ABOUT THIS EXERCISE: For this exercise, output exactly the lines from the opening line of the listing through the line with "# WITHOUT WARRANTIES", skipping pictures.

PROVIDED RECORDS:
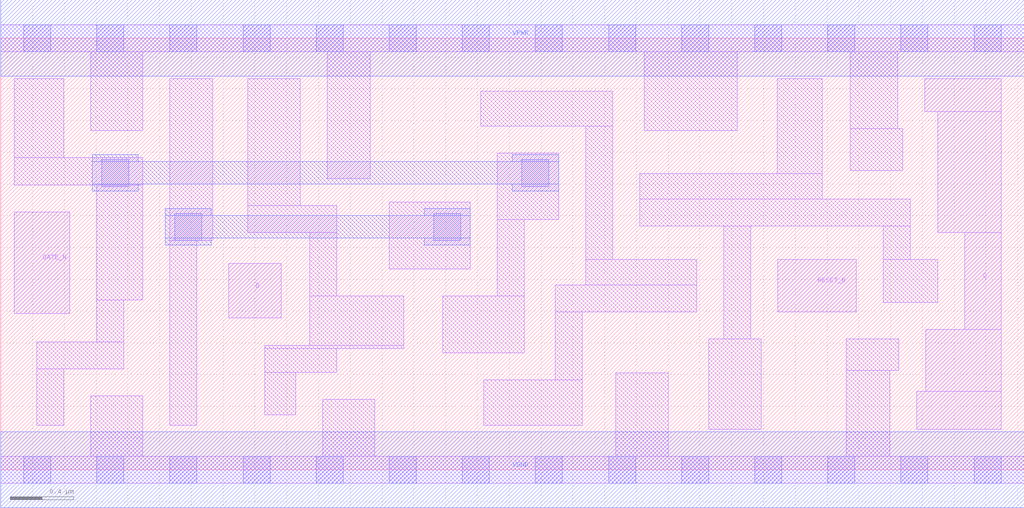
<source format=lef>
# Copyright 2020 The SkyWater PDK Authors
#
# Licensed under the Apache License, Version 2.0 (the "License");
# you may not use this file except in compliance with the License.
# You may obtain a copy of the License at
#
#     https://www.apache.org/licenses/LICENSE-2.0
#
# Unless required by applicable law or agreed to in writing, software
# distributed under the License is distributed on an "AS IS" BASIS,
# WITHOUT WARRANTIES OR CONDITIONS OF ANY KIND, either express or implied.
# See the License for the specific language governing permissions and
# limitations under the License.
#
# SPDX-License-Identifier: Apache-2.0

VERSION 5.7 ;
  NAMESCASESENSITIVE ON ;
  NOWIREEXTENSIONATPIN ON ;
  DIVIDERCHAR "/" ;
  BUSBITCHARS "[]" ;
UNITS
  DATABASE MICRONS 200 ;
END UNITS
PROPERTYDEFINITIONS
  MACRO maskLayoutSubType STRING ;
  MACRO prCellType STRING ;
  MACRO originalViewName STRING ;
END PROPERTYDEFINITIONS
MACRO sky130_fd_sc_hdll__dlrtn_1
  CLASS CORE ;
  FOREIGN sky130_fd_sc_hdll__dlrtn_1 ;
  ORIGIN  0.000000  0.000000 ;
  SIZE  6.440000 BY  2.720000 ;
  SYMMETRY X Y R90 ;
  SITE unithd ;
  PIN D
    ANTENNAGATEAREA  0.178200 ;
    DIRECTION INPUT ;
    USE SIGNAL ;
    PORT
      LAYER li1 ;
        RECT 1.435000 0.955000 1.765000 1.300000 ;
    END
  END D
  PIN GATE_N
    ANTENNAGATEAREA  0.178200 ;
    DIRECTION INPUT ;
    USE SIGNAL ;
    PORT
      LAYER li1 ;
        RECT 0.085000 0.985000 0.435000 1.625000 ;
    END
  END GATE_N
  PIN Q
    ANTENNADIFFAREA  0.439000 ;
    DIRECTION OUTPUT ;
    USE SIGNAL ;
    PORT
      LAYER li1 ;
        RECT 5.765000 0.255000 6.295000 0.495000 ;
        RECT 5.815000 2.255000 6.295000 2.465000 ;
        RECT 5.820000 0.495000 6.295000 0.885000 ;
        RECT 5.895000 1.495000 6.295000 2.255000 ;
        RECT 6.065000 0.885000 6.295000 1.495000 ;
    END
  END Q
  PIN RESET_B
    ANTENNAGATEAREA  0.277500 ;
    DIRECTION INPUT ;
    USE SIGNAL ;
    PORT
      LAYER li1 ;
        RECT 4.890000 0.995000 5.385000 1.325000 ;
    END
  END RESET_B
  PIN VGND
    ANTENNADIFFAREA  0.564250 ;
    DIRECTION INOUT ;
    USE SIGNAL ;
    PORT
      LAYER met1 ;
        RECT 0.000000 -0.240000 6.440000 0.240000 ;
    END
  END VGND
  PIN VPWR
    ANTENNADIFFAREA  1.131000 ;
    DIRECTION INOUT ;
    USE SIGNAL ;
    PORT
      LAYER met1 ;
        RECT 0.000000 2.480000 6.440000 2.960000 ;
    END
  END VPWR
  OBS
    LAYER li1 ;
      RECT 0.000000 -0.085000 6.440000 0.085000 ;
      RECT 0.000000  2.635000 6.440000 2.805000 ;
      RECT 0.085000  1.795000 0.895000 1.965000 ;
      RECT 0.085000  1.965000 0.395000 2.465000 ;
      RECT 0.225000  0.280000 0.395000 0.635000 ;
      RECT 0.225000  0.635000 0.775000 0.805000 ;
      RECT 0.565000  0.085000 0.895000 0.465000 ;
      RECT 0.565000  2.135000 0.895000 2.635000 ;
      RECT 0.605000  0.805000 0.775000 1.070000 ;
      RECT 0.605000  1.070000 0.895000 1.795000 ;
      RECT 1.065000  0.280000 1.235000 1.445000 ;
      RECT 1.065000  1.445000 1.335000 2.465000 ;
      RECT 1.555000  1.495000 2.115000 1.665000 ;
      RECT 1.555000  1.665000 1.885000 2.465000 ;
      RECT 1.660000  0.345000 1.855000 0.615000 ;
      RECT 1.660000  0.615000 2.115000 0.765000 ;
      RECT 1.660000  0.765000 2.535000 0.785000 ;
      RECT 1.945000  0.785000 2.535000 1.095000 ;
      RECT 1.945000  1.095000 2.115000 1.495000 ;
      RECT 2.025000  0.085000 2.355000 0.445000 ;
      RECT 2.055000  1.835000 2.325000 2.635000 ;
      RECT 2.445000  1.265000 2.955000 1.685000 ;
      RECT 2.780000  0.735000 3.295000 1.095000 ;
      RECT 3.020000  2.165000 3.850000 2.385000 ;
      RECT 3.040000  0.280000 3.660000 0.565000 ;
      RECT 3.125000  1.095000 3.295000 1.575000 ;
      RECT 3.125000  1.575000 3.510000 1.995000 ;
      RECT 3.490000  0.565000 3.660000 0.995000 ;
      RECT 3.490000  0.995000 4.380000 1.165000 ;
      RECT 3.680000  1.165000 4.380000 1.325000 ;
      RECT 3.680000  1.325000 3.850000 2.165000 ;
      RECT 3.870000  0.085000 4.200000 0.610000 ;
      RECT 4.020000  1.535000 5.725000 1.705000 ;
      RECT 4.020000  1.705000 5.170000 1.865000 ;
      RECT 4.050000  2.135000 4.635000 2.635000 ;
      RECT 4.455000  0.255000 4.785000 0.825000 ;
      RECT 4.550000  0.825000 4.720000 1.535000 ;
      RECT 4.885000  1.865000 5.170000 2.465000 ;
      RECT 5.320000  0.085000 5.595000 0.625000 ;
      RECT 5.320000  0.625000 5.650000 0.825000 ;
      RECT 5.345000  1.885000 5.675000 2.150000 ;
      RECT 5.345000  2.150000 5.645000 2.635000 ;
      RECT 5.555000  1.055000 5.895000 1.325000 ;
      RECT 5.555000  1.325000 5.725000 1.535000 ;
    LAYER mcon ;
      RECT 0.145000 -0.085000 0.315000 0.085000 ;
      RECT 0.145000  2.635000 0.315000 2.805000 ;
      RECT 0.605000 -0.085000 0.775000 0.085000 ;
      RECT 0.605000  2.635000 0.775000 2.805000 ;
      RECT 0.635000  1.785000 0.805000 1.955000 ;
      RECT 1.065000 -0.085000 1.235000 0.085000 ;
      RECT 1.065000  2.635000 1.235000 2.805000 ;
      RECT 1.095000  1.445000 1.265000 1.615000 ;
      RECT 1.525000 -0.085000 1.695000 0.085000 ;
      RECT 1.525000  2.635000 1.695000 2.805000 ;
      RECT 1.985000 -0.085000 2.155000 0.085000 ;
      RECT 1.985000  2.635000 2.155000 2.805000 ;
      RECT 2.445000 -0.085000 2.615000 0.085000 ;
      RECT 2.445000  2.635000 2.615000 2.805000 ;
      RECT 2.725000  1.445000 2.895000 1.615000 ;
      RECT 2.905000 -0.085000 3.075000 0.085000 ;
      RECT 2.905000  2.635000 3.075000 2.805000 ;
      RECT 3.280000  1.785000 3.450000 1.955000 ;
      RECT 3.365000 -0.085000 3.535000 0.085000 ;
      RECT 3.365000  2.635000 3.535000 2.805000 ;
      RECT 3.825000 -0.085000 3.995000 0.085000 ;
      RECT 3.825000  2.635000 3.995000 2.805000 ;
      RECT 4.285000 -0.085000 4.455000 0.085000 ;
      RECT 4.285000  2.635000 4.455000 2.805000 ;
      RECT 4.745000 -0.085000 4.915000 0.085000 ;
      RECT 4.745000  2.635000 4.915000 2.805000 ;
      RECT 5.205000 -0.085000 5.375000 0.085000 ;
      RECT 5.205000  2.635000 5.375000 2.805000 ;
      RECT 5.665000 -0.085000 5.835000 0.085000 ;
      RECT 5.665000  2.635000 5.835000 2.805000 ;
      RECT 6.125000 -0.085000 6.295000 0.085000 ;
      RECT 6.125000  2.635000 6.295000 2.805000 ;
    LAYER met1 ;
      RECT 0.575000 1.755000 0.865000 1.800000 ;
      RECT 0.575000 1.800000 3.510000 1.940000 ;
      RECT 0.575000 1.940000 0.865000 1.985000 ;
      RECT 1.035000 1.415000 1.325000 1.460000 ;
      RECT 1.035000 1.460000 2.955000 1.600000 ;
      RECT 1.035000 1.600000 1.325000 1.645000 ;
      RECT 2.665000 1.415000 2.955000 1.460000 ;
      RECT 2.665000 1.600000 2.955000 1.645000 ;
      RECT 3.220000 1.755000 3.510000 1.800000 ;
      RECT 3.220000 1.940000 3.510000 1.985000 ;
  END
  PROPERTY maskLayoutSubType "abstract" ;
  PROPERTY prCellType "standard" ;
  PROPERTY originalViewName "layout" ;
END sky130_fd_sc_hdll__dlrtn_1

</source>
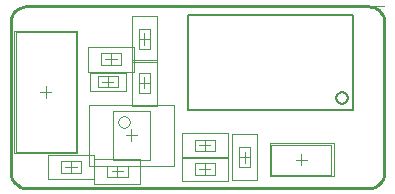
<source format=gko>
G04*
G04 #@! TF.GenerationSoftware,Altium Limited,Altium Designer,18.1.9 (240)*
G04*
G04 Layer_Color=16711935*
%FSLAX25Y25*%
%MOIN*%
G70*
G01*
G75*
%ADD12C,0.01000*%
%ADD13C,0.00197*%
%ADD14C,0.00394*%
%ADD15C,0.00500*%
D12*
X124500Y55500D02*
X124350Y56519D01*
X124005Y57490D01*
X123476Y58375D01*
X122785Y59139D01*
X121959Y59754D01*
X121028Y60196D01*
X120029Y60448D01*
X119000Y60500D01*
X119500Y-0D02*
X120475Y96D01*
X121413Y381D01*
X122278Y843D01*
X123036Y1464D01*
X123657Y2222D01*
X124119Y3087D01*
X124404Y4025D01*
X124500Y5000D01*
X-0Y5000D02*
X96Y4025D01*
X381Y3087D01*
X843Y2222D01*
X1464Y1464D01*
X2222Y843D01*
X3087Y381D01*
X4025Y96D01*
X5000Y0D01*
Y60500D02*
X4025Y60404D01*
X3087Y60119D01*
X2222Y59657D01*
X1464Y59035D01*
X843Y58278D01*
X381Y57413D01*
X96Y56476D01*
X0Y55500D01*
X124500Y5000D02*
Y55500D01*
X5000Y0D02*
X119500D01*
X0Y5000D02*
Y55500D01*
X5000Y60500D02*
X119000D01*
D13*
X60000Y61000D02*
X60500Y60500D01*
X124500D01*
X42539Y35047D02*
X46279D01*
X44409Y33177D02*
Y36917D01*
X48543Y27370D02*
Y42724D01*
X40276Y27370D02*
Y42724D01*
X48543D01*
X40276Y27370D02*
X48543D01*
X86457Y4055D02*
Y14842D01*
X107744D01*
X86457Y4055D02*
X107744D01*
Y14842D01*
X73819Y17913D02*
X82087D01*
X73819Y2559D02*
X82087D01*
Y17913D01*
X73819Y2559D02*
Y17913D01*
X77953Y8366D02*
Y12106D01*
X76083Y10236D02*
X79823D01*
X64567Y4429D02*
Y8169D01*
X62697Y6299D02*
X66437D01*
X56890Y2165D02*
X72244D01*
X56890Y10433D02*
X72244D01*
Y2165D02*
Y10433D01*
X56890Y2165D02*
Y10433D01*
X64567Y12303D02*
Y16043D01*
X62697Y14173D02*
X66437D01*
X56890Y10039D02*
X72244D01*
X56890Y18307D02*
X72244D01*
Y10039D02*
Y18307D01*
X56890Y10039D02*
Y18307D01*
X40276Y57284D02*
X48543D01*
X40276Y41929D02*
X48543D01*
Y57284D01*
X40276Y41929D02*
Y57284D01*
X44409Y47736D02*
Y51476D01*
X42539Y49606D02*
X46279D01*
X1142Y11504D02*
X21929D01*
X1142D02*
Y52291D01*
X21929Y11504D02*
Y52291D01*
X1142D02*
X21929D01*
X33386Y41051D02*
Y44791D01*
X31516Y42921D02*
X35256D01*
X25709Y47055D02*
X41063D01*
X25709Y38787D02*
X41063D01*
X25709D02*
Y47055D01*
X41063Y38787D02*
Y47055D01*
X32303Y33531D02*
Y37272D01*
X30433Y35402D02*
X34173D01*
X26398Y32449D02*
X38209D01*
X26398Y38354D02*
X38209D01*
Y32449D02*
Y38354D01*
X26398Y32449D02*
Y38354D01*
X12323Y2843D02*
Y11110D01*
X27677Y2843D02*
Y11110D01*
X12323D02*
X27677D01*
X12323Y2843D02*
X27677D01*
X18130Y6976D02*
X21870D01*
X20000Y5106D02*
Y8846D01*
X43110Y1378D02*
Y9646D01*
X27756Y1378D02*
Y9646D01*
Y1378D02*
X43110D01*
X27756Y9646D02*
X43110D01*
X33563Y5512D02*
X37303D01*
X35433Y3642D02*
Y7382D01*
X26102Y7291D02*
Y27764D01*
X54252Y7291D02*
Y27764D01*
X26102D02*
X54252D01*
X26102Y7291D02*
X54252D01*
D14*
X39587Y22055D02*
X39323Y23039D01*
X38602Y23760D01*
X37618Y24024D01*
X36634Y23760D01*
X35913Y23039D01*
X35650Y22055D01*
X35913Y21071D01*
X36634Y20350D01*
X37618Y20087D01*
X38602Y20350D01*
X39323Y21071D01*
X39587Y22055D01*
X46279Y31701D02*
Y38394D01*
X42539Y31701D02*
Y38394D01*
X46279D01*
X42539Y31701D02*
X46279D01*
X106850Y4449D02*
Y14449D01*
X86850Y4449D02*
X106850D01*
X86850D02*
Y14449D01*
X106850D01*
X76083Y13681D02*
X79823D01*
X76083Y6791D02*
X79823D01*
Y13681D01*
X76083Y6791D02*
Y13681D01*
X61221Y4429D02*
X67913D01*
X61221Y8169D02*
X67913D01*
Y4429D02*
Y8169D01*
X61221Y4429D02*
Y8169D01*
Y12303D02*
X67913D01*
X61221Y16043D02*
X67913D01*
Y12303D02*
Y16043D01*
X61221Y12303D02*
Y16043D01*
X42539Y53051D02*
X46279D01*
X42539Y46161D02*
X46279D01*
Y53051D01*
X42539Y46161D02*
Y53051D01*
X1535Y11898D02*
X21535D01*
X1535D02*
Y51898D01*
X21535Y11898D02*
Y51898D01*
X1535D02*
X21535D01*
X30039Y44791D02*
X36732D01*
X30039Y41051D02*
X36732D01*
X30039D02*
Y44791D01*
X36732Y41051D02*
Y44791D01*
X28957Y33531D02*
X35650D01*
X28957Y37272D02*
X35650D01*
Y33531D02*
Y37272D01*
X28957Y33531D02*
Y37272D01*
X16555Y5106D02*
Y8846D01*
X23445Y5106D02*
Y8846D01*
X16555D02*
X23445D01*
X16555Y5106D02*
X23445D01*
X38878Y3642D02*
Y7382D01*
X31988Y3642D02*
Y7382D01*
Y3642D02*
X38878D01*
X31988Y7382D02*
X38878D01*
X34075Y9457D02*
Y25598D01*
X46279Y9457D02*
Y25598D01*
X34075D02*
X46279D01*
X34075Y9457D02*
X46279D01*
X96850Y7480D02*
Y11417D01*
X94882Y9449D02*
X98819D01*
X9567Y31898D02*
X13504D01*
X11535Y29929D02*
Y33866D01*
X38209Y17528D02*
X42146D01*
X40177Y15559D02*
Y19496D01*
D15*
X112205Y29921D02*
X111941Y30906D01*
X111221Y31626D01*
X110236Y31890D01*
X109252Y31626D01*
X108531Y30906D01*
X108267Y29921D01*
X108531Y28937D01*
X109252Y28216D01*
X110236Y27952D01*
X111221Y28216D01*
X111941Y28937D01*
X112205Y29921D01*
X59055Y25984D02*
Y57480D01*
X114173D01*
Y25984D02*
Y57480D01*
X59055Y25984D02*
X114173D01*
M02*

</source>
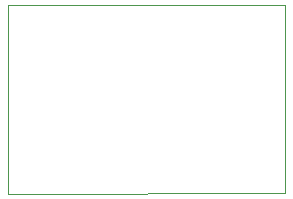
<source format=gbr>
%TF.GenerationSoftware,KiCad,Pcbnew,6.0.11+dfsg-1~bpo11+1*%
%TF.CreationDate,2023-03-12T17:24:38+00:00*%
%TF.ProjectId,tp4056,74703430-3536-42e6-9b69-6361645f7063,rev?*%
%TF.SameCoordinates,Original*%
%TF.FileFunction,Profile,NP*%
%FSLAX46Y46*%
G04 Gerber Fmt 4.6, Leading zero omitted, Abs format (unit mm)*
G04 Created by KiCad (PCBNEW 6.0.11+dfsg-1~bpo11+1) date 2023-03-12 17:24:38*
%MOMM*%
%LPD*%
G01*
G04 APERTURE LIST*
%TA.AperFunction,Profile*%
%ADD10C,0.100000*%
%TD*%
G04 APERTURE END LIST*
D10*
X128640000Y-102340000D02*
X152140000Y-102310000D01*
X128670000Y-86370000D02*
X152170000Y-86340000D01*
X152170000Y-86340000D02*
X152140000Y-102310000D01*
X128670000Y-86370000D02*
X128640000Y-102340000D01*
M02*

</source>
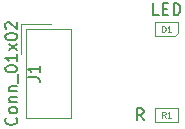
<source format=gbr>
%TF.GenerationSoftware,KiCad,Pcbnew,6.0.4+dfsg-1~bpo11+1*%
%TF.CreationDate,Date%
%TF.ProjectId,KibotTest,4b69626f-7454-4657-9374-2e6b69636164,rev?*%
%TF.SameCoordinates,Original*%
%TF.FileFunction,AssemblyDrawing,Top*%
%FSLAX46Y46*%
G04 Gerber Fmt 4.6, Leading zero omitted, Abs format (unit mm)*
G04 Created by KiCad*
%MOMM*%
%LPD*%
G01*
G04 APERTURE LIST*
%ADD10C,0.150000*%
%ADD11C,0.080000*%
%ADD12C,0.100000*%
G04 APERTURE END LIST*
D10*
%TO.C,D1*%
X57857142Y-44552380D02*
X57380952Y-44552380D01*
X57380952Y-43552380D01*
X58190476Y-44028571D02*
X58523809Y-44028571D01*
X58666666Y-44552380D02*
X58190476Y-44552380D01*
X58190476Y-43552380D01*
X58666666Y-43552380D01*
X59095238Y-44552380D02*
X59095238Y-43552380D01*
X59333333Y-43552380D01*
X59476190Y-43600000D01*
X59571428Y-43695238D01*
X59619047Y-43790476D01*
X59666666Y-43980952D01*
X59666666Y-44123809D01*
X59619047Y-44314285D01*
X59571428Y-44409523D01*
X59476190Y-44504761D01*
X59333333Y-44552380D01*
X59095238Y-44552380D01*
D11*
X58130952Y-45976190D02*
X58130952Y-45476190D01*
X58250000Y-45476190D01*
X58321428Y-45500000D01*
X58369047Y-45547619D01*
X58392857Y-45595238D01*
X58416666Y-45690476D01*
X58416666Y-45761904D01*
X58392857Y-45857142D01*
X58369047Y-45904761D01*
X58321428Y-45952380D01*
X58250000Y-45976190D01*
X58130952Y-45976190D01*
X58892857Y-45976190D02*
X58607142Y-45976190D01*
X58750000Y-45976190D02*
X58750000Y-45476190D01*
X58702380Y-45547619D01*
X58654761Y-45595238D01*
X58607142Y-45619047D01*
D10*
%TO.C,J1*%
X45757142Y-53238095D02*
X45804761Y-53285714D01*
X45852380Y-53428571D01*
X45852380Y-53523809D01*
X45804761Y-53666666D01*
X45709523Y-53761904D01*
X45614285Y-53809523D01*
X45423809Y-53857142D01*
X45280952Y-53857142D01*
X45090476Y-53809523D01*
X44995238Y-53761904D01*
X44900000Y-53666666D01*
X44852380Y-53523809D01*
X44852380Y-53428571D01*
X44900000Y-53285714D01*
X44947619Y-53238095D01*
X45852380Y-52666666D02*
X45804761Y-52761904D01*
X45757142Y-52809523D01*
X45661904Y-52857142D01*
X45376190Y-52857142D01*
X45280952Y-52809523D01*
X45233333Y-52761904D01*
X45185714Y-52666666D01*
X45185714Y-52523809D01*
X45233333Y-52428571D01*
X45280952Y-52380952D01*
X45376190Y-52333333D01*
X45661904Y-52333333D01*
X45757142Y-52380952D01*
X45804761Y-52428571D01*
X45852380Y-52523809D01*
X45852380Y-52666666D01*
X45185714Y-51904761D02*
X45852380Y-51904761D01*
X45280952Y-51904761D02*
X45233333Y-51857142D01*
X45185714Y-51761904D01*
X45185714Y-51619047D01*
X45233333Y-51523809D01*
X45328571Y-51476190D01*
X45852380Y-51476190D01*
X45185714Y-51000000D02*
X45852380Y-51000000D01*
X45280952Y-51000000D02*
X45233333Y-50952380D01*
X45185714Y-50857142D01*
X45185714Y-50714285D01*
X45233333Y-50619047D01*
X45328571Y-50571428D01*
X45852380Y-50571428D01*
X45947619Y-50333333D02*
X45947619Y-49571428D01*
X44852380Y-49142857D02*
X44852380Y-49047619D01*
X44900000Y-48952380D01*
X44947619Y-48904761D01*
X45042857Y-48857142D01*
X45233333Y-48809523D01*
X45471428Y-48809523D01*
X45661904Y-48857142D01*
X45757142Y-48904761D01*
X45804761Y-48952380D01*
X45852380Y-49047619D01*
X45852380Y-49142857D01*
X45804761Y-49238095D01*
X45757142Y-49285714D01*
X45661904Y-49333333D01*
X45471428Y-49380952D01*
X45233333Y-49380952D01*
X45042857Y-49333333D01*
X44947619Y-49285714D01*
X44900000Y-49238095D01*
X44852380Y-49142857D01*
X45852380Y-47857142D02*
X45852380Y-48428571D01*
X45852380Y-48142857D02*
X44852380Y-48142857D01*
X44995238Y-48238095D01*
X45090476Y-48333333D01*
X45138095Y-48428571D01*
X45852380Y-47523809D02*
X45185714Y-47000000D01*
X45185714Y-47523809D02*
X45852380Y-47000000D01*
X44852380Y-46428571D02*
X44852380Y-46333333D01*
X44900000Y-46238095D01*
X44947619Y-46190476D01*
X45042857Y-46142857D01*
X45233333Y-46095238D01*
X45471428Y-46095238D01*
X45661904Y-46142857D01*
X45757142Y-46190476D01*
X45804761Y-46238095D01*
X45852380Y-46333333D01*
X45852380Y-46428571D01*
X45804761Y-46523809D01*
X45757142Y-46571428D01*
X45661904Y-46619047D01*
X45471428Y-46666666D01*
X45233333Y-46666666D01*
X45042857Y-46619047D01*
X44947619Y-46571428D01*
X44900000Y-46523809D01*
X44852380Y-46428571D01*
X44947619Y-45714285D02*
X44900000Y-45666666D01*
X44852380Y-45571428D01*
X44852380Y-45333333D01*
X44900000Y-45238095D01*
X44947619Y-45190476D01*
X45042857Y-45142857D01*
X45138095Y-45142857D01*
X45280952Y-45190476D01*
X45852380Y-45761904D01*
X45852380Y-45142857D01*
X46752380Y-49833333D02*
X47466666Y-49833333D01*
X47609523Y-49880952D01*
X47704761Y-49976190D01*
X47752380Y-50119047D01*
X47752380Y-50214285D01*
X47752380Y-48833333D02*
X47752380Y-49404761D01*
X47752380Y-49119047D02*
X46752380Y-49119047D01*
X46895238Y-49214285D01*
X46990476Y-49309523D01*
X47038095Y-49404761D01*
%TO.C,R1*%
X56559523Y-53452380D02*
X56226190Y-52976190D01*
X55988095Y-53452380D02*
X55988095Y-52452380D01*
X56369047Y-52452380D01*
X56464285Y-52500000D01*
X56511904Y-52547619D01*
X56559523Y-52642857D01*
X56559523Y-52785714D01*
X56511904Y-52880952D01*
X56464285Y-52928571D01*
X56369047Y-52976190D01*
X55988095Y-52976190D01*
D11*
X58416666Y-53226190D02*
X58250000Y-52988095D01*
X58130952Y-53226190D02*
X58130952Y-52726190D01*
X58321428Y-52726190D01*
X58369047Y-52750000D01*
X58392857Y-52773809D01*
X58416666Y-52821428D01*
X58416666Y-52892857D01*
X58392857Y-52940476D01*
X58369047Y-52964285D01*
X58321428Y-52988095D01*
X58130952Y-52988095D01*
X58892857Y-53226190D02*
X58607142Y-53226190D01*
X58750000Y-53226190D02*
X58750000Y-52726190D01*
X58702380Y-52797619D01*
X58654761Y-52845238D01*
X58607142Y-52869047D01*
D12*
%TO.C,D1*%
X59500000Y-46050000D02*
X59500000Y-45150000D01*
X59500000Y-45150000D02*
X57500000Y-45150000D01*
X57500000Y-45150000D02*
X57500000Y-46350000D01*
X59200000Y-46350000D02*
X59500000Y-46050000D01*
X57500000Y-46350000D02*
X59200000Y-46350000D01*
%TO.C,J1*%
X48690000Y-45340000D02*
X46190000Y-45340000D01*
X50400000Y-45750000D02*
X46600000Y-45750000D01*
X50400000Y-53250000D02*
X50400000Y-45750000D01*
X46600000Y-53250000D02*
X50400000Y-53250000D01*
X46190000Y-45340000D02*
X46190000Y-47840000D01*
X46600000Y-45750000D02*
X46600000Y-53250000D01*
%TO.C,R1*%
X57500000Y-53625000D02*
X57500000Y-52375000D01*
X59500000Y-52375000D02*
X59500000Y-53625000D01*
X59500000Y-53625000D02*
X57500000Y-53625000D01*
X57500000Y-52375000D02*
X59500000Y-52375000D01*
%TD*%
M02*

</source>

TASK OUTPUT:
<source format=lef>
# Copyright 2020 The SkyWater PDK Authors
#
# Licensed under the Apache License, Version 2.0 (the "License");
# you may not use this file except in compliance with the License.
# You may obtain a copy of the License at
#
#     https://www.apache.org/licenses/LICENSE-2.0
#
# Unless required by applicable law or agreed to in writing, software
# distributed under the License is distributed on an "AS IS" BASIS,
# WITHOUT WARRANTIES OR CONDITIONS OF ANY KIND, either express or implied.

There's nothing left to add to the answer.